--- STORED DATA ---
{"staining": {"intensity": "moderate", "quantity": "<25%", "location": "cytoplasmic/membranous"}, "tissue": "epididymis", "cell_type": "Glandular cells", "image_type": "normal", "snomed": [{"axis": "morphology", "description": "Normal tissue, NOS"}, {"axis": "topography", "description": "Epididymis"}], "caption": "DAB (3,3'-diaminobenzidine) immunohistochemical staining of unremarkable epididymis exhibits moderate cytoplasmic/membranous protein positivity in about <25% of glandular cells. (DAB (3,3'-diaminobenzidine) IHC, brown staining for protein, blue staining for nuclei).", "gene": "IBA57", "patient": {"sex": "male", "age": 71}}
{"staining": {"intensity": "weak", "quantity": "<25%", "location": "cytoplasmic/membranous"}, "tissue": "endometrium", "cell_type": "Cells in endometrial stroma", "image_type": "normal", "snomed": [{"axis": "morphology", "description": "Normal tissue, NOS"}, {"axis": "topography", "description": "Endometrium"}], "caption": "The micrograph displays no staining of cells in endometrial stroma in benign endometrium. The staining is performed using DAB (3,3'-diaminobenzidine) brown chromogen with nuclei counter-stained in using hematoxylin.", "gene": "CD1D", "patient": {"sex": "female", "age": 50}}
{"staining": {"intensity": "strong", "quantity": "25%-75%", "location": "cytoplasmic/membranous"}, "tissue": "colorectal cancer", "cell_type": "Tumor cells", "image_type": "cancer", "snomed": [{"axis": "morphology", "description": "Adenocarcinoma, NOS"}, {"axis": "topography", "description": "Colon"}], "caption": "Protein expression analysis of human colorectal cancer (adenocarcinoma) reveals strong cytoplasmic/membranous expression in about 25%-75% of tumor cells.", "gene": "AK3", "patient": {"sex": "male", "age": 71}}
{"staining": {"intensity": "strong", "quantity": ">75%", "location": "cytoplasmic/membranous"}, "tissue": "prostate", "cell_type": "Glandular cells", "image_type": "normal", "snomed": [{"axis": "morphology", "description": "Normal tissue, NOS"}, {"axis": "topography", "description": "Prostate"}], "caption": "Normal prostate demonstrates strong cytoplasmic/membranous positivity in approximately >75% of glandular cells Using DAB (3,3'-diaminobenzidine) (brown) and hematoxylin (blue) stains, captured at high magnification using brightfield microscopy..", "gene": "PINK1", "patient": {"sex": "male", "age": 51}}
---
- _REQUIRED WORK_
What is needed is the full listing, reproduced exactly.

- _TASK ANSWER_
{"staining": {"intensity": "moderate", "quantity": "<25%", "location": "cytoplasmic/membranous"}, "tissue": "epididymis", "cell_type": "Glandular cells", "image_type": "normal", "snomed": [{"axis": "morphology", "description": "Normal tissue, NOS"}, {"axis": "topography", "description": "Epididymis"}], "caption": "DAB (3,3'-diaminobenzidine) immunohistochemical staining of unremarkable epididymis exhibits moderate cytoplasmic/membranous protein positivity in about <25% of glandular cells. (DAB (3,3'-diaminobenzidine) IHC, brown staining for protein, blue staining for nuclei).", "gene": "IBA57", "patient": {"sex": "male", "age": 71}}
{"staining": {"intensity": "weak", "quantity": "<25%", "location": "cytoplasmic/membranous"}, "tissue": "endometrium", "cell_type": "Cells in endometrial stroma", "image_type": "normal", "snomed": [{"axis": "morphology", "description": "Normal tissue, NOS"}, {"axis": "topography", "description": "Endometrium"}], "caption": "The micrograph displays no staining of cells in endometrial stroma in benign endometrium. The staining is performed using DAB (3,3'-diaminobenzidine) brown chromogen with nuclei counter-stained in using hematoxylin.", "gene": "CD1D", "patient": {"sex": "female", "age": 50}}
{"staining": {"intensity": "strong", "quantity": "25%-75%", "location": "cytoplasmic/membranous"}, "tissue": "colorectal cancer", "cell_type": "Tumor cells", "image_type": "cancer", "snomed": [{"axis": "morphology", "description": "Adenocarcinoma, NOS"}, {"axis": "topography", "description": "Colon"}], "caption": "Protein expression analysis of human colorectal cancer (adenocarcinoma) reveals strong cytoplasmic/membranous expression in about 25%-75% of tumor cells.", "gene": "AK3", "patient": {"sex": "male", "age": 71}}
{"staining": {"intensity": "strong", "quantity": ">75%", "location": "cytoplasmic/membranous"}, "tissue": "prostate", "cell_type": "Glandular cells", "image_type": "normal", "snomed": [{"axis": "morphology", "description": "Normal tissue, NOS"}, {"axis": "topography", "description": "Prostate"}], "caption": "Normal prostate demonstrates strong cytoplasmic/membranous positivity in approximately >75% of glandular cells Using DAB (3,3'-diaminobenzidine) (brown) and hematoxylin (blue) stains, captured at high magnification using brightfield microscopy..", "gene": "PINK1", "patient": {"sex": "male", "age": 51}}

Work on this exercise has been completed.